### Your assignment
Rewrite the lines below, replacing "Xbox 360" with "PlayStation 3" wherever it occurs and leaving everything else unchanged.

::::::::::

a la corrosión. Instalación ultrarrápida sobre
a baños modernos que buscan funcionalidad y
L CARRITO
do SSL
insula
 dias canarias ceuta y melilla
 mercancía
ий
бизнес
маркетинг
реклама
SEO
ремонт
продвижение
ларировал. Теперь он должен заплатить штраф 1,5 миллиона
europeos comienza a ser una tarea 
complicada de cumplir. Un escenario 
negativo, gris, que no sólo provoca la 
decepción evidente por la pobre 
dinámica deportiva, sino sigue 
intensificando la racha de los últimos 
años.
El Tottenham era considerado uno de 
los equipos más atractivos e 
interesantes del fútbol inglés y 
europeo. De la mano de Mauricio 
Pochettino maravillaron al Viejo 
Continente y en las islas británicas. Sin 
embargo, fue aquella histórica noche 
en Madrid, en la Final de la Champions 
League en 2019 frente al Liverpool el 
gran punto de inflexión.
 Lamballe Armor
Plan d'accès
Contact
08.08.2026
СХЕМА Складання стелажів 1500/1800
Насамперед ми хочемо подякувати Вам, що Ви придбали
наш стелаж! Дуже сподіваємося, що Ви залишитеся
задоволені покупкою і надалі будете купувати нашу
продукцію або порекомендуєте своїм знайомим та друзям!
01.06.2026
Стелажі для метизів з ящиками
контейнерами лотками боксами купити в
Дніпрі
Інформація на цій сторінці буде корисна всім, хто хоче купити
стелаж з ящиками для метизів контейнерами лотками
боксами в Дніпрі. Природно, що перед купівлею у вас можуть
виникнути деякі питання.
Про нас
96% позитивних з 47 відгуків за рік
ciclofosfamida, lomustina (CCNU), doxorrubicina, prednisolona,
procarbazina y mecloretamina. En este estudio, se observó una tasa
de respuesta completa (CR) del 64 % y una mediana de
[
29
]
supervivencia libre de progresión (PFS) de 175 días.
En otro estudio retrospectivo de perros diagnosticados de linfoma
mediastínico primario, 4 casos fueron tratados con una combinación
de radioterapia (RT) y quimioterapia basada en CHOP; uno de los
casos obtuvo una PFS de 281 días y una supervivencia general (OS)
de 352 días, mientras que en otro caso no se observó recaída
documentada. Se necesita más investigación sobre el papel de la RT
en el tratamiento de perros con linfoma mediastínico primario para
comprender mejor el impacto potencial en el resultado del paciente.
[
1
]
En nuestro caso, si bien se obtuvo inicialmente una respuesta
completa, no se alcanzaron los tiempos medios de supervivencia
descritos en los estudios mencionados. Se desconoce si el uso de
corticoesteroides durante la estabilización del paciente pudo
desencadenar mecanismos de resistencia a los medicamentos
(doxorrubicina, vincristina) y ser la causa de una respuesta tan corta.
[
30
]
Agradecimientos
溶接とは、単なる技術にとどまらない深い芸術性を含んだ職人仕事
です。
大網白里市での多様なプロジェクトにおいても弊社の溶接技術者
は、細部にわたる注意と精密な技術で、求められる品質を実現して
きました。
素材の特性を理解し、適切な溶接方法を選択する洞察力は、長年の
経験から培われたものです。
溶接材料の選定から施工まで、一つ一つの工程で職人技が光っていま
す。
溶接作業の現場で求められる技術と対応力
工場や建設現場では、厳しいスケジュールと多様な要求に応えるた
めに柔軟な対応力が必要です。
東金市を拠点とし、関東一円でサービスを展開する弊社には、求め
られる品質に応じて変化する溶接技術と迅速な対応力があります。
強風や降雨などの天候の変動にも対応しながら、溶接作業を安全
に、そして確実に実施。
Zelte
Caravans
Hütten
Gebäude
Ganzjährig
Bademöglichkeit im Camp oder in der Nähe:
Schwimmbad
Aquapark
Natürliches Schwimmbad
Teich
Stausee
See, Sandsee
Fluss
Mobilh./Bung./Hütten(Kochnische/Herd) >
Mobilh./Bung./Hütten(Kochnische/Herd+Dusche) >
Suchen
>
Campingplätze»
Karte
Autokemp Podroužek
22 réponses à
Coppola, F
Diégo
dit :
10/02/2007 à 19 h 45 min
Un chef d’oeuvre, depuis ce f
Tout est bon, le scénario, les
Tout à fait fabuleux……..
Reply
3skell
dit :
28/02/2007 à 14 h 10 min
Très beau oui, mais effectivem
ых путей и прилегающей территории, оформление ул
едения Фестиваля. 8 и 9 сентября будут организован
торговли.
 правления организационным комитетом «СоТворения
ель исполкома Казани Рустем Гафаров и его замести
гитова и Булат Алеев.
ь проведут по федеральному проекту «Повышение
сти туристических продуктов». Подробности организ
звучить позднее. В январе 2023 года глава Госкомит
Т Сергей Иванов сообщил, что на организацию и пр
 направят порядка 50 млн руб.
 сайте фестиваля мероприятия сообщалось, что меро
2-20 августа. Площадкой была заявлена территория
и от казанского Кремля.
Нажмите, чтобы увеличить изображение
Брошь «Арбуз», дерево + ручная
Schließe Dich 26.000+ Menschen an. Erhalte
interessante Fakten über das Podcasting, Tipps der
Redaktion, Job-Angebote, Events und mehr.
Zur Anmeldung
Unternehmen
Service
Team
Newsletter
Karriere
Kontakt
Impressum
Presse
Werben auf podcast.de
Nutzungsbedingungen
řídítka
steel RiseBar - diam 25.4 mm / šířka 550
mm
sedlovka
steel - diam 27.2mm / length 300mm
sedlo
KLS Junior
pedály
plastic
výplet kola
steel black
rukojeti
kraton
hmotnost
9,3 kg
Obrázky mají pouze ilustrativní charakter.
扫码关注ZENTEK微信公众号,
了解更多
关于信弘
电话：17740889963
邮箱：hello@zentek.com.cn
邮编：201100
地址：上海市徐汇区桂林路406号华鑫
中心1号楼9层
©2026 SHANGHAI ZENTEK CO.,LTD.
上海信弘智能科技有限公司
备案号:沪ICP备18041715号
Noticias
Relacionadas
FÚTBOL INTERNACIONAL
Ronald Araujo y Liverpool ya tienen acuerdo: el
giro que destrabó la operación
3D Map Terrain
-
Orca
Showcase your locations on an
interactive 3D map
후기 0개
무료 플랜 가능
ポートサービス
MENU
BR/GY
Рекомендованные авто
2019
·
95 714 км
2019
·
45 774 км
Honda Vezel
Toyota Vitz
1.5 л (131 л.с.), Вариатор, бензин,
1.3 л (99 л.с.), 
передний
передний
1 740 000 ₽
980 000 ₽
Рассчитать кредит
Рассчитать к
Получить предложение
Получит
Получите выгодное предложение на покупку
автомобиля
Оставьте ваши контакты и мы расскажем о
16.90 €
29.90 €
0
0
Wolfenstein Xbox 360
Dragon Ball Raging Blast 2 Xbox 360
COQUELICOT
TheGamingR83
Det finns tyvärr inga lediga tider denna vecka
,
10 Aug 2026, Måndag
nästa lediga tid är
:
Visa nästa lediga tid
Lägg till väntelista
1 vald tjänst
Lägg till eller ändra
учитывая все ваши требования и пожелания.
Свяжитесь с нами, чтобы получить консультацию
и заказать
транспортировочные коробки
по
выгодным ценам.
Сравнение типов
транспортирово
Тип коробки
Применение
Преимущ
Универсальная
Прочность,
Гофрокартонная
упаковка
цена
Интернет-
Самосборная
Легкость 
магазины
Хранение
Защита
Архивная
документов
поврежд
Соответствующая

::::::::::

### Written response
a la corrosión. Instalación ultrarrápida sobre
a baños modernos que buscan funcionalidad y
L CARRITO
do SSL
insula
 dias canarias ceuta y melilla
 mercancía
ий
бизнес
маркетинг
реклама
SEO
ремонт
продвижение
ларировал. Теперь он должен заплатить штраф 1,5 миллиона
europeos comienza a ser una tarea 
complicada de cumplir. Un escenario 
negativo, gris, que no sólo provoca la 
decepción evidente por la pobre 
dinámica deportiva, sino sigue 
intensificando la racha de los últimos 
años.
El Tottenham era considerado uno de 
los equipos más atractivos e 
interesantes del fútbol inglés y 
europeo. De la mano de Mauricio 
Pochettino maravillaron al Viejo 
Continente y en las islas británicas. Sin 
embargo, fue aquella histórica noche 
en Madrid, en la Final de la Champions 
League en 2019 frente al Liverpool el 
gran punto de inflexión.
 Lamballe Armor
Plan d'accès
Contact
08.08.2026
СХЕМА Складання стелажів 1500/1800
Насамперед ми хочемо подякувати Вам, що Ви придбали
наш стелаж! Дуже сподіваємося, що Ви залишитеся
задоволені покупкою і надалі будете купувати нашу
продукцію або порекомендуєте своїм знайомим та друзям!
01.06.2026
Стелажі для метизів з ящиками
контейнерами лотками боксами купити в
Дніпрі
Інформація на цій сторінці буде корисна всім, хто хоче купити
стелаж з ящиками для метизів контейнерами лотками
боксами в Дніпрі. Природно, що перед купівлею у вас можуть
виникнути деякі питання.
Про нас
96% позитивних з 47 відгуків за рік
ciclofosfamida, lomustina (CCNU), doxorrubicina, prednisolona,
procarbazina y mecloretamina. En este estudio, se observó una tasa
de respuesta completa (CR) del 64 % y una mediana de
[
29
]
supervivencia libre de progresión (PFS) de 175 días.
En otro estudio retrospectivo de perros diagnosticados de linfoma
mediastínico primario, 4 casos fueron tratados con una combinación
de radioterapia (RT) y quimioterapia basada en CHOP; uno de los
casos obtuvo una PFS de 281 días y una supervivencia general (OS)
de 352 días, mientras que en otro caso no se observó recaída
documentada. Se necesita más investigación sobre el papel de la RT
en el tratamiento de perros con linfoma mediastínico primario para
comprender mejor el impacto potencial en el resultado del paciente.
[
1
]
En nuestro caso, si bien se obtuvo inicialmente una respuesta
completa, no se alcanzaron los tiempos medios de supervivencia
descritos en los estudios mencionados. Se desconoce si el uso de
corticoesteroides durante la estabilización del paciente pudo
desencadenar mecanismos de resistencia a los medicamentos
(doxorrubicina, vincristina) y ser la causa de una respuesta tan corta.
[
30
]
Agradecimientos
溶接とは、単なる技術にとどまらない深い芸術性を含んだ職人仕事
です。
大網白里市での多様なプロジェクトにおいても弊社の溶接技術者
は、細部にわたる注意と精密な技術で、求められる品質を実現して
きました。
素材の特性を理解し、適切な溶接方法を選択する洞察力は、長年の
経験から培われたものです。
溶接材料の選定から施工まで、一つ一つの工程で職人技が光っていま
す。
溶接作業の現場で求められる技術と対応力
工場や建設現場では、厳しいスケジュールと多様な要求に応えるた
めに柔軟な対応力が必要です。
東金市を拠点とし、関東一円でサービスを展開する弊社には、求め
られる品質に応じて変化する溶接技術と迅速な対応力があります。
強風や降雨などの天候の変動にも対応しながら、溶接作業を安全
に、そして確実に実施。
Zelte
Caravans
Hütten
Gebäude
Ganzjährig
Bademöglichkeit im Camp oder in der Nähe:
Schwimmbad
Aquapark
Natürliches Schwimmbad
Teich
Stausee
See, Sandsee
Fluss
Mobilh./Bung./Hütten(Kochnische/Herd) >
Mobilh./Bung./Hütten(Kochnische/Herd+Dusche) >
Suchen
>
Campingplätze»
Karte
Autokemp Podroužek
22 réponses à
Coppola, F
Diégo
dit :
10/02/2007 à 19 h 45 min
Un chef d’oeuvre, depuis ce f
Tout est bon, le scénario, les
Tout à fait fabuleux……..
Reply
3skell
dit :
28/02/2007 à 14 h 10 min
Très beau oui, mais effectivem
ых путей и прилегающей территории, оформление ул
едения Фестиваля. 8 и 9 сентября будут организован
торговли.
 правления организационным комитетом «СоТворения
ель исполкома Казани Рустем Гафаров и его замести
гитова и Булат Алеев.
ь проведут по федеральному проекту «Повышение
сти туристических продуктов». Подробности организ
звучить позднее. В январе 2023 года глава Госкомит
Т Сергей Иванов сообщил, что на организацию и пр
 направят порядка 50 млн руб.
 сайте фестиваля мероприятия сообщалось, что меро
2-20 августа. Площадкой была заявлена территория
и от казанского Кремля.
Нажмите, чтобы увеличить изображение
Брошь «Арбуз», дерево + ручная
Schließe Dich 26.000+ Menschen an. Erhalte
interessante Fakten über das Podcasting, Tipps der
Redaktion, Job-Angebote, Events und mehr.
Zur Anmeldung
Unternehmen
Service
Team
Newsletter
Karriere
Kontakt
Impressum
Presse
Werben auf podcast.de
Nutzungsbedingungen
řídítka
steel RiseBar - diam 25.4 mm / šířka 550
mm
sedlovka
steel - diam 27.2mm / length 300mm
sedlo
KLS Junior
pedály
plastic
výplet kola
steel black
rukojeti
kraton
hmotnost
9,3 kg
Obrázky mají pouze ilustrativní charakter.
扫码关注ZENTEK微信公众号,
了解更多
关于信弘
电话：17740889963
邮箱：hello@zentek.com.cn
邮编：201100
地址：上海市徐汇区桂林路406号华鑫
中心1号楼9层
©2026 SHANGHAI ZENTEK CO.,LTD.
上海信弘智能科技有限公司
备案号:沪ICP备18041715号
Noticias
Relacionadas
FÚTBOL INTERNACIONAL
Ronald Araujo y Liverpool ya tienen acuerdo: el
giro que destrabó la operación
3D Map Terrain
-
Orca
Showcase your locations on an
interactive 3D map
후기 0개
무료 플랜 가능
ポートサービス
MENU
BR/GY
Рекомендованные авто
2019
·
95 714 км
2019
·
45 774 км
Honda Vezel
Toyota Vitz
1.5 л (131 л.с.), Вариатор, бензин,
1.3 л (99 л.с.), 
передний
передний
1 740 000 ₽
980 000 ₽
Рассчитать кредит
Рассчитать к
Получить предложение
Получит
Получите выгодное предложение на покупку
автомобиля
Оставьте ваши контакты и мы расскажем о
16.90 €
29.90 €
0
0
Wolfenstein PlayStation 3
Dragon Ball Raging Blast 2 PlayStation 3
COQUELICOT
TheGamingR83
Det finns tyvärr inga lediga tider denna vecka
,
10 Aug 2026, Måndag
nästa lediga tid är
:
Visa nästa lediga tid
Lägg till väntelista
1 vald tjänst
Lägg till eller ändra
учитывая все ваши требования и пожелания.
Свяжитесь с нами, чтобы получить консультацию
и заказать
транспортировочные коробки
по
выгодным ценам.
Сравнение типов
транспортирово
Тип коробки
Применение
Преимущ
Универсальная
Прочность,
Гофрокартонная
упаковка
цена
Интернет-
Самосборная
Легкость 
магазины
Хранение
Защита
Архивная
документов
поврежд
Соответствующая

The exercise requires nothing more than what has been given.